On 2 August, he allegedly wrote: “F*** this f***ng bullshit I wish I had gone through with the attack and not been debating this sh**e I have done f*** all with my and never will do I should be f***ing dead”.

The court heard that Mr Skelton told contacts he was using an online platform to obtain the identities of grooming gang members, to “hunt down these f***ers and behead them”.

He also referred to a drag performer as a “f***ing target” and posted a link to their show.

Mr de la Poer said that his writing about grooming gangs and drag queens on Discord “may have been more for shock value or attention than anything else”, but that at the same time he was privately planning to attack police stations.

“Why he chose to focus on police stations is not a question which is answered definitively by the evidence,” the prosecutor added.

“It may be the anger which the Prevent intervention and arrest had generated.”

In a previous session with his mentor, Mr Skelton allegedly said that police buildings needed to be bombed in order to overthrow governments.

The court heard that the teenager was visited by officers from the programme in August and refused again to engage.

Days later, he created a new document called “The reactionary British manifesto”.

Mr Skelton allegedly wrote that he wanted “Britain to become again” and listed policies including restoring the British empire, ensuring “native British” people were at least 93 per cent of the population, outlawing Islam, and abolishing women’s right to vote and gay marriage.

Mr de la Poer said the manifesto was “created as part of the plan”, and was intended to be a blueprint for the future.

On 10 August, the teenager allegedly wrote a note to himself described as a “brief overview of plan”, including finishing his final note and manifesto, quitting his job and “building bomb to attack police stations”.

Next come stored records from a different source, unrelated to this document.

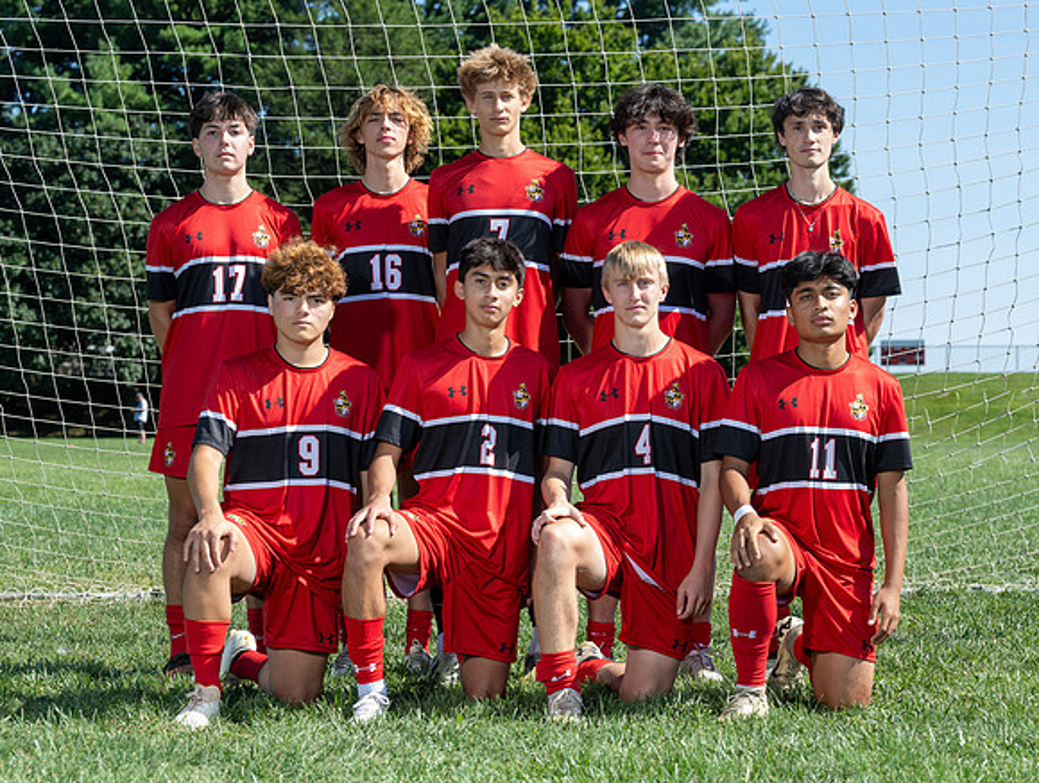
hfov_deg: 21.3
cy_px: 373
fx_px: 2757
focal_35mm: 92
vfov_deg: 16.2
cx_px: 559
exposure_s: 1/200
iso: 100
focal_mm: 70
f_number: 5.6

The following month, he researched police stations in Newcastle, taking screenshots of aerial views of three premises - Byker, Etal Lane and Forth Banks.

On 29 September, he carried out what prosecutors called “hostile reconnaissance” by taking photos of Forth Banks police station and nearby CCTV cameras.

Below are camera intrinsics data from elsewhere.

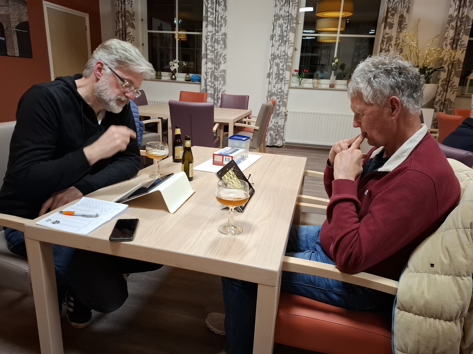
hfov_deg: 73.9
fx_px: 314
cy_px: 177
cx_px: 236
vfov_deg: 58.9
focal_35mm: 23
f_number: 1.8
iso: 250
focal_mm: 5.54
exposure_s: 1/50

He was arrested for the second time on 28 October and charged with preparing acts of terrorism.

The court heard that on 3 November, a search at a police station found that Mr Skelton was carrying a note addressed to people in Europe “and the rest of the civilised world”, asking them to “hear his voice” on the “replacement” of white people.

“Even after he had been arrested for the second time, Luke Skelton was rehearsing for a speech in which he promotes fascist ideas,” Mr de la Poer said. “This was because he believed those views and he intended to act upon those views.”

Mr Skelton, of Oxclose in Washington, denies preparing acts of terrorism and the trial continues.